Case Name: Cheryl Grassi, Respondent, v. Carolina Barbeque, Inc., Doing Business as Brother Jimmy's, Appellant
Court: New York Supreme Court, Appellate Division
Jurisdiction: New York
Decision Date: 1998-10-06
Citations: 254 A.D.2d 38
Docket Number: 
Parties: Cheryl Grassi, Respondent, v Carolina Barbeque, Inc., Doing Business as Brother Jimmy’s, Appellant.
Judges: 
Reporter: Appellate Division Reports
Volume: 254
Pages: 38–38

Head Matter:
Cheryl Grassi, Respondent, v Carolina Barbeque, Inc., Doing Business as Brother Jimmy’s, Appellant.
[678 NYS2d 321]

Opinion:
Judgment, Supreme Court, New York County (Louise Gruner Gans, J.), entered December 10, 1997, which, upon a jury verdict reduced pursuant to plaintiffs stipulation, awarded plaintiff damages structured pursuant to CPLR 5041 (e), unanimously affirmed, with costs. Appeal from order, same court and Justice, entered July 14, 1997, which denied defendant's motion to set aside the verdict except to the extent of ordering a new trial unless plaintiff stipulated to a reduction of the award for future lost earnings from $412,500 to $160,600 and a reduction of the award for future pain and suffering from $700,000 to $510,000, unanimously dismissed, without costs, as subsumed in the appeal from the ensuing judgment.
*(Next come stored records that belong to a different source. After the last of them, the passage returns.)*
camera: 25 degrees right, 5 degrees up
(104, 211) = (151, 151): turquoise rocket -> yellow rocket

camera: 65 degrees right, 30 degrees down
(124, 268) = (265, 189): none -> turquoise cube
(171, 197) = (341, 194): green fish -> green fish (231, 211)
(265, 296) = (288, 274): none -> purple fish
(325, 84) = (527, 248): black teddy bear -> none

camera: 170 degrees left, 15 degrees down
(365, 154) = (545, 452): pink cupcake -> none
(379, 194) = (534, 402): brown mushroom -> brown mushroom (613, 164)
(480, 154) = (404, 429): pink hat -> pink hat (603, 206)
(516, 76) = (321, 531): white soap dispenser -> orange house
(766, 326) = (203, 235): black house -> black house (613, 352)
Exclusion of evidence concededly not in compliance with the notice requirement of 22 NYCRR 202.17 was not an improvident exercise of the trial court's discretion (see, McClain v Lockport Mem. Hosp., 236 AD2d 864, 865, lv denied 89 NY2d 817), and exclusion of conceded hearsay was appropriate, despite CPLR 4532-a, since defendant admittedly did not afford plaintiff the required notice (see, Adams v Romero, 227 AD2d 292, 293). The trial court appropriately found the issue of security in defendant's bar to warrant the receipt of expert testimony (see, e.g., Ricard v Roseland Amusement & Dev. Corp., 215 AD2d 240, 241, appeal dismissed 86 NY2d 837, lv denied 87 NY2d 805), and appropriately declined to charge on implied assumption of the risk, since the evidence showed that plaintiff had not engaged in the conduct at issue fully cognizant of the risk it entailed (cf., Fernandez v City of New York, 247 AD2d 212). The awards for future lost income and future pain and suffering, as reduced on motion by the trial court, are appropriate. We have considered defendant-appellant's remaining arguments and those made by plaintiff in favor of additur, and find them to be without merit. Concur — Sullivan, J. P., Milonas, Nardelli and Tom, JJ.